| > Tulsa has run out of ICU beds. So now we're in agreement. The sky is not falling, and Tulsa may have a local logistical challenge. Nothing to see here. > Because they know their patients will die if they don't perform. It's presumptuous to speak to what others know. All I know is that they weighed the alternatives for themselves and chose to willingly go to work instead of doing all the other things that they could have done instead. > Its easy to build a training program when you have a $700 Billion/year budget. Are you arguing that only a $700B/yr organization can train people to do the simple tasks that a soldier learns to do? The field manuals and training materials are all available, you can look and see for yourself that there is no secret super 700 billion dollar teaching method being used.
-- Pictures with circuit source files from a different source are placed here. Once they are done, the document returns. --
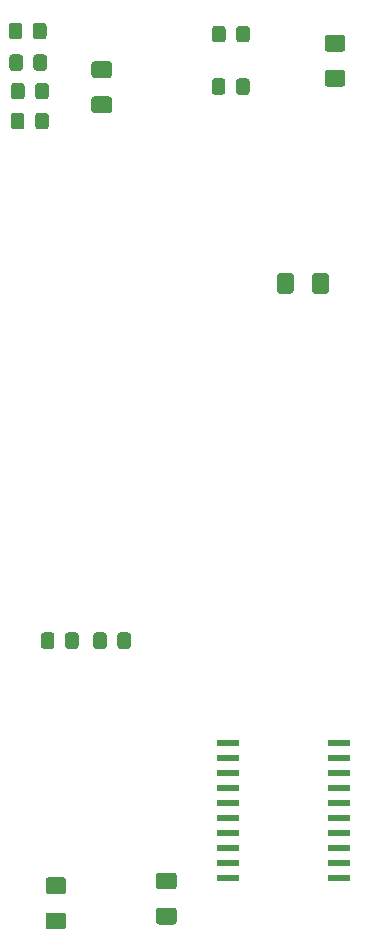
<source format=gbr>
%TF.GenerationSoftware,KiCad,Pcbnew,5.1.9+dfsg1-1+deb11u1*%
%TF.CreationDate,2024-10-31T16:52:42-07:00*%
%TF.ProjectId,8051,38303531-2e6b-4696-9361-645f70636258,rev?*%
%TF.SameCoordinates,Original*%
%TF.FileFunction,Paste,Bot*%
%TF.FilePolarity,Positive*%
%FSLAX46Y46*%
G04 Gerber Fmt 4.6, Leading zero omitted, Abs format (unit mm)*
G04 Created by KiCad (PCBNEW 5.1.9+dfsg1-1+deb11u1) date 2024-10-31 16:52:42*
%MOMM*%
%LPD*%
G01*
G04 APERTURE LIST*
%ADD10R,1.950000X0.600000*%
G04 APERTURE END LIST*
%TO.C,C8*%
G36*
G01*
X102875000Y-68775000D02*
X104125000Y-68775000D01*
G75*
G02*
X104375000Y-69025000I0J-250000D01*
G01*
X104375000Y-69950000D01*
G75*
G02*
X104125000Y-70200000I-250000J0D01*
G01*
X102875000Y-70200000D01*
G75*
G02*
X102625000Y-69950000I0J250000D01*
G01*
X102625000Y-69025000D01*
G75*
G02*
X102875000Y-68775000I250000J0D01*
G01*
G37*
G36*
G01*
X102875000Y-65800000D02*
X104125000Y-65800000D01*
G75*
G02*
X104375000Y-66050000I0J-250000D01*
G01*
X104375000Y-66975000D01*
G75*
G02*
X104125000Y-67225000I-250000J0D01*
G01*
X102875000Y-67225000D01*
G75*
G02*
X102625000Y-66975000I0J250000D01*
G01*
X102625000Y-66050000D01*
G75*
G02*
X102875000Y-65800000I250000J0D01*
G01*
G37*
%TD*%
%TO.C,R9*%
G36*
G01*
X96959000Y-70415999D02*
X96959000Y-71316001D01*
G75*
G02*
X96709001Y-71566000I-249999J0D01*
G01*
X96058999Y-71566000D01*
G75*
G02*
X95809000Y-71316001I0J249999D01*
G01*
X95809000Y-70415999D01*
G75*
G02*
X96058999Y-70166000I249999J0D01*
G01*
X96709001Y-70166000D01*
G75*
G02*
X96959000Y-70415999I0J-249999D01*
G01*
G37*
G36*
G01*
X99009000Y-70415999D02*
X99009000Y-71316001D01*
G75*
G02*
X98759001Y-71566000I-249999J0D01*
G01*
X98108999Y-71566000D01*
G75*
G02*
X97859000Y-71316001I0J249999D01*
G01*
X97859000Y-70415999D01*
G75*
G02*
X98108999Y-70166000I249999J0D01*
G01*
X98759001Y-70166000D01*
G75*
G02*
X99009000Y-70415999I0J-249999D01*
G01*
G37*
%TD*%
%TO.C,R8*%
G36*
G01*
X96968000Y-67875999D02*
X96968000Y-68776001D01*
G75*
G02*
X96718001Y-69026000I-249999J0D01*
G01*
X96067999Y-69026000D01*
G75*
G02*
X95818000Y-68776001I0J249999D01*
G01*
X95818000Y-67875999D01*
G75*
G02*
X96067999Y-67626000I249999J0D01*
G01*
X96718001Y-67626000D01*
G75*
G02*
X96968000Y-67875999I0J-249999D01*
G01*
G37*
G36*
G01*
X99018000Y-67875999D02*
X99018000Y-68776001D01*
G75*
G02*
X98768001Y-69026000I-249999J0D01*
G01*
X98117999Y-69026000D01*
G75*
G02*
X97868000Y-68776001I0J249999D01*
G01*
X97868000Y-67875999D01*
G75*
G02*
X98117999Y-67626000I249999J0D01*
G01*
X98768001Y-67626000D01*
G75*
G02*
X99018000Y-67875999I0J-249999D01*
G01*
G37*
%TD*%
%TO.C,R7*%
G36*
G01*
X96823000Y-65462999D02*
X96823000Y-66363001D01*
G75*
G02*
X96573001Y-66613000I-249999J0D01*
G01*
X95922999Y-66613000D01*
G75*
G02*
X95673000Y-66363001I0J249999D01*
G01*
X95673000Y-65462999D01*
G75*
G02*
X95922999Y-65213000I249999J0D01*
G01*
X96573001Y-65213000D01*
G75*
G02*
X96823000Y-65462999I0J-249999D01*
G01*
G37*
G36*
G01*
X98873000Y-65462999D02*
X98873000Y-66363001D01*
G75*
G02*
X98623001Y-66613000I-249999J0D01*
G01*
X97972999Y-66613000D01*
G75*
G02*
X97723000Y-66363001I0J249999D01*
G01*
X97723000Y-65462999D01*
G75*
G02*
X97972999Y-65213000I249999J0D01*
G01*
X98623001Y-65213000D01*
G75*
G02*
X98873000Y-65462999I0J-249999D01*
G01*
G37*
%TD*%
%TO.C,R1*%
G36*
G01*
X96775000Y-62799999D02*
X96775000Y-63700001D01*
G75*
G02*
X96525001Y-63950000I-249999J0D01*
G01*
X95874999Y-63950000D01*
G75*
G02*
X95625000Y-63700001I0J249999D01*
G01*
X95625000Y-62799999D01*
G75*
G02*
X95874999Y-62550000I249999J0D01*
G01*
X96525001Y-62550000D01*
G75*
G02*
X96775000Y-62799999I0J-249999D01*
G01*
G37*
G36*
G01*
X98825000Y-62799999D02*
X98825000Y-63700001D01*
G75*
G02*
X98575001Y-63950000I-249999J0D01*
G01*
X97924999Y-63950000D01*
G75*
G02*
X97675000Y-63700001I0J249999D01*
G01*
X97675000Y-62799999D01*
G75*
G02*
X97924999Y-62550000I249999J0D01*
G01*
X98575001Y-62550000D01*
G75*
G02*
X98825000Y-62799999I0J-249999D01*
G01*
G37*
%TD*%
%TO.C,R6*%
G36*
G01*
X103935000Y-114408799D02*
X103935000Y-115308801D01*
G75*
G02*
X103685001Y-115558800I-249999J0D01*
G01*
X103034999Y-115558800D01*
G75*
G02*
X102785000Y-115308801I0J249999D01*
G01*
X102785000Y-114408799D01*
G75*
G02*
X103034999Y-114158800I249999J0D01*
G01*
X103685001Y-114158800D01*
G75*
G02*
X103935000Y-114408799I0J-249999D01*
G01*
G37*
G36*
G01*
X105985000Y-114408799D02*
X105985000Y-115308801D01*
G75*
G02*
X105735001Y-115558800I-249999J0D01*
G01*
X105084999Y-115558800D01*
G75*
G02*
X104835000Y-115308801I0J249999D01*
G01*
X104835000Y-114408799D01*
G75*
G02*
X105084999Y-114158800I249999J0D01*
G01*
X105735001Y-114158800D01*
G75*
G02*
X105985000Y-114408799I0J-249999D01*
G01*
G37*
%TD*%
%TO.C,R4*%
G36*
G01*
X99490000Y-114408799D02*
X99490000Y-115308801D01*
G75*
G02*
X99240001Y-115558800I-249999J0D01*
G01*
X98589999Y-115558800D01*
G75*
G02*
X98340000Y-115308801I0J249999D01*
G01*
X98340000Y-114408799D01*
G75*
G02*
X98589999Y-114158800I249999J0D01*
G01*
X99240001Y-114158800D01*
G75*
G02*
X99490000Y-114408799I0J-249999D01*
G01*
G37*
G36*
G01*
X101540000Y-114408799D02*
X101540000Y-115308801D01*
G75*
G02*
X101290001Y-115558800I-249999J0D01*
G01*
X100639999Y-115558800D01*
G75*
G02*
X100390000Y-115308801I0J249999D01*
G01*
X100390000Y-114408799D01*
G75*
G02*
X100639999Y-114158800I249999J0D01*
G01*
X101290001Y-114158800D01*
G75*
G02*
X101540000Y-114408799I0J-249999D01*
G01*
G37*
%TD*%
%TO.C,R3*%
G36*
G01*
X113968000Y-67494999D02*
X113968000Y-68395001D01*
G75*
G02*
X113718001Y-68645000I-249999J0D01*
G01*
X113067999Y-68645000D01*
G75*
G02*
X112818000Y-68395001I0J249999D01*
G01*
X112818000Y-67494999D01*
G75*
G02*
X113067999Y-67245000I249999J0D01*
G01*
X113718001Y-67245000D01*
G75*
G02*
X113968000Y-67494999I0J-249999D01*
G01*
G37*
G36*
G01*
X116018000Y-67494999D02*
X116018000Y-68395001D01*
G75*
G02*
X115768001Y-68645000I-249999J0D01*
G01*
X115117999Y-68645000D01*
G75*
G02*
X114868000Y-68395001I0J249999D01*
G01*
X114868000Y-67494999D01*
G75*
G02*
X115117999Y-67245000I249999J0D01*
G01*
X115768001Y-67245000D01*
G75*
G02*
X116018000Y-67494999I0J-249999D01*
G01*
G37*
%TD*%
%TO.C,R2*%
G36*
G01*
X113986000Y-63049999D02*
X113986000Y-63950001D01*
G75*
G02*
X113736001Y-64200000I-249999J0D01*
G01*
X113085999Y-64200000D01*
G75*
G02*
X112836000Y-63950001I0J249999D01*
G01*
X112836000Y-63049999D01*
G75*
G02*
X113085999Y-62800000I249999J0D01*
G01*
X113736001Y-62800000D01*
G75*
G02*
X113986000Y-63049999I0J-249999D01*
G01*
G37*
G36*
G01*
X116036000Y-63049999D02*
X116036000Y-63950001D01*
G75*
G02*
X115786001Y-64200000I-249999J0D01*
G01*
X115135999Y-64200000D01*
G75*
G02*
X114886000Y-63950001I0J249999D01*
G01*
X114886000Y-63049999D01*
G75*
G02*
X115135999Y-62800000I249999J0D01*
G01*
X115786001Y-62800000D01*
G75*
G02*
X116036000Y-63049999I0J-249999D01*
G01*
G37*
%TD*%
%TO.C,C7*%
G36*
G01*
X98993800Y-137869900D02*
X100243800Y-137869900D01*
G75*
G02*
X100493800Y-138119900I0J-250000D01*
G01*
X100493800Y-139044900D01*
G75*
G02*
X100243800Y-139294900I-250000J0D01*
G01*
X98993800Y-139294900D01*
G75*
G02*
X98743800Y-139044900I0J250000D01*
G01*
X98743800Y-138119900D01*
G75*
G02*
X98993800Y-137869900I250000J0D01*
G01*
G37*
G36*
G01*
X98993800Y-134894900D02*
X100243800Y-134894900D01*
G75*
G02*
X100493800Y-135144900I0J-250000D01*
G01*
X100493800Y-136069900D01*
G75*
G02*
X100243800Y-136319900I-250000J0D01*
G01*
X98993800Y-136319900D01*
G75*
G02*
X98743800Y-136069900I0J250000D01*
G01*
X98743800Y-135144900D01*
G75*
G02*
X98993800Y-134894900I250000J0D01*
G01*
G37*
%TD*%
%TO.C,C6*%
G36*
G01*
X108341000Y-137463500D02*
X109591000Y-137463500D01*
G75*
G02*
X109841000Y-137713500I0J-250000D01*
G01*
X109841000Y-138638500D01*
G75*
G02*
X109591000Y-138888500I-250000J0D01*
G01*
X108341000Y-138888500D01*
G75*
G02*
X108091000Y-138638500I0J250000D01*
G01*
X108091000Y-137713500D01*
G75*
G02*
X108341000Y-137463500I250000J0D01*
G01*
G37*
G36*
G01*
X108341000Y-134488500D02*
X109591000Y-134488500D01*
G75*
G02*
X109841000Y-134738500I0J-250000D01*
G01*
X109841000Y-135663500D01*
G75*
G02*
X109591000Y-135913500I-250000J0D01*
G01*
X108341000Y-135913500D01*
G75*
G02*
X108091000Y-135663500I0J250000D01*
G01*
X108091000Y-134738500D01*
G75*
G02*
X108341000Y-134488500I250000J0D01*
G01*
G37*
%TD*%
%TO.C,C5*%
G36*
G01*
X119759100Y-83982400D02*
X119759100Y-85232400D01*
G75*
G02*
X119509100Y-85482400I-250000J0D01*
G01*
X118584100Y-85482400D01*
G75*
G02*
X118334100Y-85232400I0J250000D01*
G01*
X118334100Y-83982400D01*
G75*
G02*
X118584100Y-83732400I250000J0D01*
G01*
X119509100Y-83732400D01*
G75*
G02*
X119759100Y-83982400I0J-250000D01*
G01*
G37*
G36*
G01*
X122734100Y-83982400D02*
X122734100Y-85232400D01*
G75*
G02*
X122484100Y-85482400I-250000J0D01*
G01*
X121559100Y-85482400D01*
G75*
G02*
X121309100Y-85232400I0J250000D01*
G01*
X121309100Y-83982400D01*
G75*
G02*
X121559100Y-83732400I250000J0D01*
G01*
X122484100Y-83732400D01*
G75*
G02*
X122734100Y-83982400I0J-250000D01*
G01*
G37*
%TD*%
D10*
%TO.C,U4*%
X123598400Y-134924800D03*
X123598400Y-133654800D03*
X123598400Y-132384800D03*
X123598400Y-131114800D03*
X123598400Y-129844800D03*
X123598400Y-128574800D03*
X123598400Y-127304800D03*
X123598400Y-126034800D03*
X123598400Y-124764800D03*
X123598400Y-123494800D03*
X114198400Y-123494800D03*
X114198400Y-124764800D03*
X114198400Y-126034800D03*
X114198400Y-127304800D03*
X114198400Y-128574800D03*
X114198400Y-129844800D03*
X114198400Y-131114800D03*
X114198400Y-132384800D03*
X114198400Y-133654800D03*
X114198400Y-134924800D03*
%TD*%
%TO.C,C3*%
G36*
G01*
X122625000Y-66537500D02*
X123875000Y-66537500D01*
G75*
G02*
X124125000Y-66787500I0J-250000D01*
G01*
X124125000Y-67712500D01*
G75*
G02*
X123875000Y-67962500I-250000J0D01*
G01*
X122625000Y-67962500D01*
G75*
G02*
X122375000Y-67712500I0J250000D01*
G01*
X122375000Y-66787500D01*
G75*
G02*
X122625000Y-66537500I250000J0D01*
G01*
G37*
G36*
G01*
X122625000Y-63562500D02*
X123875000Y-63562500D01*
G75*
G02*
X124125000Y-63812500I0J-250000D01*
G01*
X124125000Y-64737500D01*
G75*
G02*
X123875000Y-64987500I-250000J0D01*
G01*
X122625000Y-64987500D01*
G75*
G02*
X122375000Y-64737500I0J250000D01*
G01*
X122375000Y-63812500D01*
G75*
G02*
X122625000Y-63562500I250000J0D01*
G01*
G37*
%TD*%
M02*

</source>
As important as they are, these skills are not uniquely difficult to teach nor to learn. (Nevermind the fact that last year the federal government spent over a trillion dollars on healthcare, and the private sector spent even more than that, so if there is some special budgetary threshold that must be passed before workers can be effectively trained, I think we passed it a long time ago.) > Americans won't accept raising their taxes to pay for such a thing. Right, because we don't just assume that the solution to every problem must come from the government. There is absolutely nothing preventing hospitals from training new workers to change bedpans and insert catheters via on the job training. Well, nothing except for all the government regulations, but as they say "nobody gets a speeding ticket at the indy 500". They could do it and it would be fine. |
Not only train the soldier: but also to check on their progress, ensure they are following the proper military culture, growing into their role, and promoting those who are worthy.
The entire life of a soldier is well defined thanks to the work of the generals and leaders of the military. Group organization and cohesion is no accident: its a purposefully built goal. And yes, money has a lot to do with it.
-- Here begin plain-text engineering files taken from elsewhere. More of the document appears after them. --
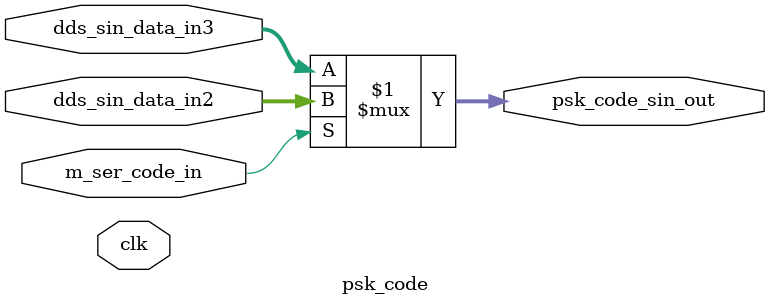
<source format=v>
module psk_code(
                clk,
                m_ser_code_in,
                dds_sin_data_in2,//10kÕýÏÒ²¨
                dds_sin_data_in3,//10kÕýÏÒ²¨
                psk_code_sin_out
                );
input       clk;
input       m_ser_code_in;
input  [9:0]dds_sin_data_in2;
input  [9:0]dds_sin_data_in3;

output [9:0]psk_code_sin_out;

wire        clk;
wire        m_ser_code_in;
wire   [9:0]dds_sin_data_in2;
wire   [9:0]dds_sin_data_in3;

assign psk_code_sin_out=(m_ser_code_in)? dds_sin_data_in2:dds_sin_data_in3;
endmodule 
</source>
Propaganda and recruitment is a big one: there are literally soldiers going out into the country, and individually recruiting kids out of high school to become a soldier. This increases the talent pool, and effectively lowers the wages you need to offer soldiers (supply and demand after all).
No one is going out there recruiting people into nursing fields.
> So now we're in agreement. The sky is not falling, and Tulsa may have a local logistical challenge. Nothing to see here.
And a record death rate. Are you trying to imply that COVID19 deaths aren't happening or something?
Deaths skyrocket with caseload. Yes, there are treatments that help prevent death, but only if the nurses / doctors have enough time to do their job. If they become overwhelmed, then their ability to process life-saving treatment is mitigated.